## READING TEXT
2. It begs the question too much to define the "recording industry" as if it were a single monolithic entity rather than the many microeconomies and gradient markets that compose it. There are some very fair independent labels, there is piracy, yes, there are arguably antitrust violations, particularly in music television, but to say it is evil is also condemning the musical artists who are market participants. As in other glamour industries (like film and publishing -- I don't see software and computer gaming as comparable), vanity comes at a high price.

felicity (felicity), Tuesday, 17 September 2002 07:15 (twenty-three years ago)

michael deiter, the "authored work" is central to the romantic conception of music: the music industry bolsters this more than it dissolves it

i've seen lots of excitable promo abt the passage via digital/napster onto the next stage, but not of the music that represents it, all of which battens on tangibility (ok i guess when you download song x and get something else instead, if you are just as happy, then maybe that is the first whisper of the next stage: but until i can download my mac hardware for free we have not exactly fled the previous stage)

re passage to next stage: what is the equivalent with books? (ilx?) (still requires computers...)

what are the actual numbers on priceracking? what shd CDs cost before the theft comes in?

mark s (mark s), Tuesday, 17 September 2002 07:52 (twenty-three years ago)

what shd CDs cost before the theft comes in?
My experience is that if you're looking at what CD's cost when you buy them from the band directly (hardly ever lower than $10), this should be something of a "minimum price". Add distribution, promotion, rent, interest and employee cost, and current prices aren't too bad. The "cartel" bit of the industry probably adds a dollar or two, but people claiming that CD's should cost $2 are waaay off course.

Siegbran Hetteson (eofor), Tuesday, 17 September 2002 08:16 (twenty-three years ago)

Add distribution, promotion, rent, interest and employee cost,

and risk. that's the vigorish.

felicity (felicity), Tuesday, 17 September 2002 08:23 (twenty-three years ago)

It's a machine that not only inflates the prices & screws the artists - but the competition & expense of promotion means that radio is also shit... & it makes the viability of an independent station very difficult. So it completely turns me off of bothering with anything new (most of the time.) ...& the masses are brainwashed into thinking that Blink 182 is good. Or American Idol...

dave225 (Dave225), Tuesday, 17 September 2002 11:40 (twenty-three years ago)

i blame smug 'indie rawk' types for sucking all life from the once-amazing phrase ' and then the masses are brainwashed into...'

simon trife (simon_tr), Tuesday, 17 September 2002 11:44 (twenty-three years ago)

if 'the record industry' can BRAINWASH people why didnt it work on you?!?!?!

simon trife (simon_tr), Tuesday, 17 September 2002 11:52 (twenty-three years ago)

emo guilt is the antidote!!

(ps that's why it doesn't work on YOU simon)

mark s (mark s), Tuesday, 17 September 2002 12:21 (twenty-three years ago)

.. Not paying attention to them is the antidote. If you don't listen to the radio, read music mags, watch MTV - you don't hear the message. I was brainwashed - but brainwashed by 70's AOR.

and fuck you both.

## GIVEN MATERIAL
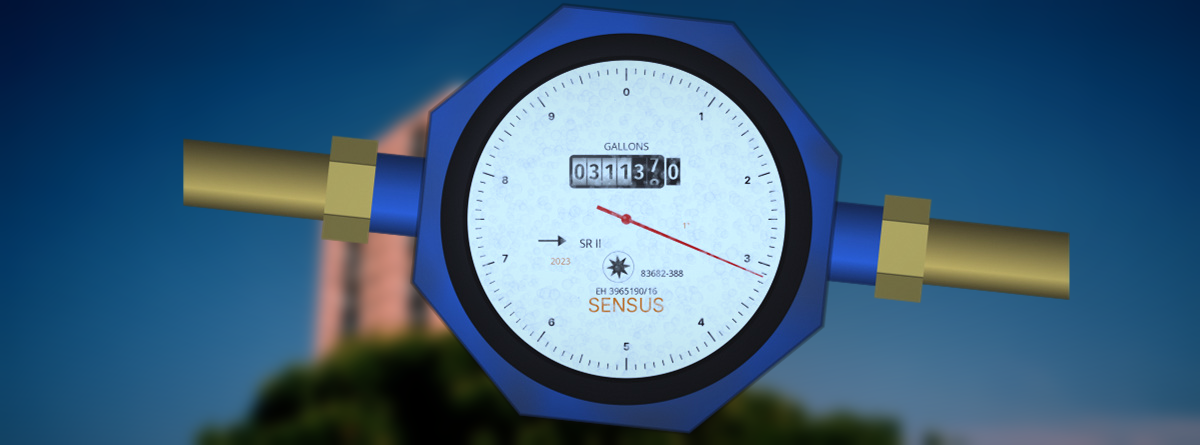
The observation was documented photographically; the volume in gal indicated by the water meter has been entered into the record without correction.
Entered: 311373.1 gal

## EXERCISES TO COMPLETE
(a) From the recording industry thread, extract the passage starting with "re passage to" and going on through "priceracking? what shd CDs cost before the theft comes in?".
(b) Rewrite the paragraph of the recording industry thread that begins "My experience is that if you're looking" in a shorter form, keeping its main facts.
(c) Proceed with the recording industry thread, picking up after its final post.
The lines are separate material with no connection to the recording industry thread.

## ANSWERS FOR THE EXERCISE
(a)
re passage to next stage: what is the equivalent with books? (ilx?) (still requires computers...)

what are the actual numbers on priceracking? what shd CDs cost before the theft comes in?

(b) A CD bought straight from a band rarely costs under $10, so that should be treated as a minimum price. Once distribution, promotion, rent, interest and employee costs are added, current prices are not too bad. The "cartel" side of the industry probably adds a dollar or two, but claims that CDs should cost $2 are far off.

(c)
dave225 (Dave225), Tuesday, 17 September 2002 13:05 (twenty-three years ago)

i see that not paying attention is yr all-round "thing", david

but i anyway promise nevah to tease simon again if it upsets you that much

mark s (mark s), Tuesday, 17 September 2002 13:11 (twenty-three years ago)

If you dont hear the message how do you know what it is?

(OK yes the message is "buy me" but how do you know the product is bad?)

Tom (Groke), Tuesday, 17 September 2002 13:15 (twenty-three years ago)

The product is not always bad... But I think what's being promoted by the record industry is pretty inescapable. I try to tune out commercials on TV too - but that doesn't mean I haven't absorbed catchy tag lines.

...I'm not claiming that I'm not being brainwashed myself also ... and by brainwashed, I don't mean that it's a conspiracy... But promotion is all about persuasion..

Anyway - what a stupid point to dwell on... Is radio, or is radio not, crap? And would you argue that what gets played on the radio is mostly what the record industry promotes? It's a free-market system, but the record industry says "play this, it tested hot" the radio stations say, "we'll do whatever attracts listeners." Business & marketing drives the whole industry, and I think the quality of what is distributed suffers because of it. That's the impact the record industry has on me.

dave225 (Dave225), Tuesday, 17 September 2002 13:38 (twenty-three years ago)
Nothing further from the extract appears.